Saturday, 26 January 2019

A flame on a grey day

We've had some brilliant sunshine recently, but there has been little warmth in it. Today it is dismally grey but the temperature, at about eight degrees is, I suppose, quite reasonable for January.

I had a stroll around Byfield Pocket Park looking for signs of spring. Hazel catkins hung limp in the still, damp air and alongside them the bright pink female flowers waited for a breeze to waft grains of pollen their way. Today I suspect they'll wait in vain. A Seven-spot Ladybird was also waiting for sunshine but I doubt it will stir itself today.
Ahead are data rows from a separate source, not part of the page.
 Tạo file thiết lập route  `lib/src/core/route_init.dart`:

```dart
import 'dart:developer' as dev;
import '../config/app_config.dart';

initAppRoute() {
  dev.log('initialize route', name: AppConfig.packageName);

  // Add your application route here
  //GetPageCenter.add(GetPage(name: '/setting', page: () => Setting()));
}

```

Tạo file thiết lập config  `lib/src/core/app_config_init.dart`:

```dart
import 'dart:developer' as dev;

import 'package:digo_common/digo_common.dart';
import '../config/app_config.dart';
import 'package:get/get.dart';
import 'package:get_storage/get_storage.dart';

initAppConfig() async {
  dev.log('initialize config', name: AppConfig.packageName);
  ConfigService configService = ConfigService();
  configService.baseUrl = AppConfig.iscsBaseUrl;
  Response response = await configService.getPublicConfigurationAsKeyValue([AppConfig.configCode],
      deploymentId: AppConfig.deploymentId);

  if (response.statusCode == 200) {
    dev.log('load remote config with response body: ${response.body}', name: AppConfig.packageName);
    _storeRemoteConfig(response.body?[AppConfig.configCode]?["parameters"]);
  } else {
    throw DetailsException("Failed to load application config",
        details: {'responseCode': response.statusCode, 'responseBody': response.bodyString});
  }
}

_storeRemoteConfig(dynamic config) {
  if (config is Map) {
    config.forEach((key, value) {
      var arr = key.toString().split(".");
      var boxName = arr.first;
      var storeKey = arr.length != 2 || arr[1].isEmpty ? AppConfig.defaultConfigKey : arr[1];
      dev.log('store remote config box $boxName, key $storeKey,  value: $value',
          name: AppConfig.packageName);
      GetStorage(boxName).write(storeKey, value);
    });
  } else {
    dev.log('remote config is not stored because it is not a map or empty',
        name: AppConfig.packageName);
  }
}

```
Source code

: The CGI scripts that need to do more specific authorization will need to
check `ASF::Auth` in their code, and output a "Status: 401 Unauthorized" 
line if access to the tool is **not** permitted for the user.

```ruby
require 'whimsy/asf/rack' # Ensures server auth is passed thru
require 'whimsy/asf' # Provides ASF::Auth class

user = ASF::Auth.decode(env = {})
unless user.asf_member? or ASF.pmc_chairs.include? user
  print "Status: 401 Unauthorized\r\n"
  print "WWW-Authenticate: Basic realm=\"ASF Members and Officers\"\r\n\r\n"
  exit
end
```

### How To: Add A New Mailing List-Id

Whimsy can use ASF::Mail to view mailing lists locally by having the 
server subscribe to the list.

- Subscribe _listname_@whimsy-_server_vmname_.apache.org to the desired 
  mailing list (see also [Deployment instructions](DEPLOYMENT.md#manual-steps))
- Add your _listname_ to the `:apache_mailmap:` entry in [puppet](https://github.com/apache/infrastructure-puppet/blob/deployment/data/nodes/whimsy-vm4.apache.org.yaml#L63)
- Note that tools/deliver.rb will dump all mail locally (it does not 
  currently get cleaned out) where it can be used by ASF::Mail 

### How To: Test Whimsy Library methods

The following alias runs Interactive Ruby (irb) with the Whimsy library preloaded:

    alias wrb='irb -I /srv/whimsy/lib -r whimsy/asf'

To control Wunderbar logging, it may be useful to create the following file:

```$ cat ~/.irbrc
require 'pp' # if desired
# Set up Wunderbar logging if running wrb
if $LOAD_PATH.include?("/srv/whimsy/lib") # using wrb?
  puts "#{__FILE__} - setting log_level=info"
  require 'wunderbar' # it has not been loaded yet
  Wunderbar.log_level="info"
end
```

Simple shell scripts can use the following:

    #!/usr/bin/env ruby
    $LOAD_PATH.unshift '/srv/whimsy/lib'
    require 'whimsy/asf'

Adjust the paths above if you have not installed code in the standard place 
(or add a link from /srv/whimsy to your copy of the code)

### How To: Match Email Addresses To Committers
A seven-spot ladybird is apparently finding a hazel catkin a congenial
resting place. Byfield Pocket Park, 26 January, 2019
No, everywhere was looking rather forlorn with only a clump of Lords and Ladies to provide a splash of green. This plant produces its leaves in the depths of winter and by the time the curious flowers appear the leaves are beginning to die back. Its Latin name, Arum maculatum, is not always fitting for the specific epithet refers to spotting on the leaves, and these are not always present. The specimen I saw today had completely plain leaves.

Arum maculatum - but in this case immaculate. Byfield, Northants.
26 January, 2019
Many plants have fungi or galls associated with them but Cuckoo Pint, to use another of its many names, seems remarkably free of them. My copy of 'British Plant Galls' (Ref. 1) lists only one, the smut gall Melanustilospora ari, and that is distinctly rare. Perhaps the lack of associates is related to the poisonous qualities of the plant, for all parts are toxic. Pheasants are reported to feed sometimes on the berries but I suspect they often go uneaten.

I left the pocket park a little disappointed but one other object of interest did cause me to reach for my camera. I had made a New Year resolution to keep away from the distraction of fungi, but near to the village green a very attractive toadstool was present.

Velvet Shank on a barely visible tree trunk. Byfield, Northants.
26 January, 2019

It was Velvet Shank, Flammulina velutipes, and was growing on an old tree stump. It is very much a midwinter-early spring species and the cap can cope with being frozen. Some fungi can be very tricky to identify but this is a distinctive species - and is apparently edible. Its Latin name can be translated as 'little flame with a velvet foot' (Ref. 2).


1. Redfern, M and Shirley, P (2nd ed. 2011) British Plant Galls  Field Studies Council

2. Wright, John (2016) A Natural History of the Hedgerow  Profile Books.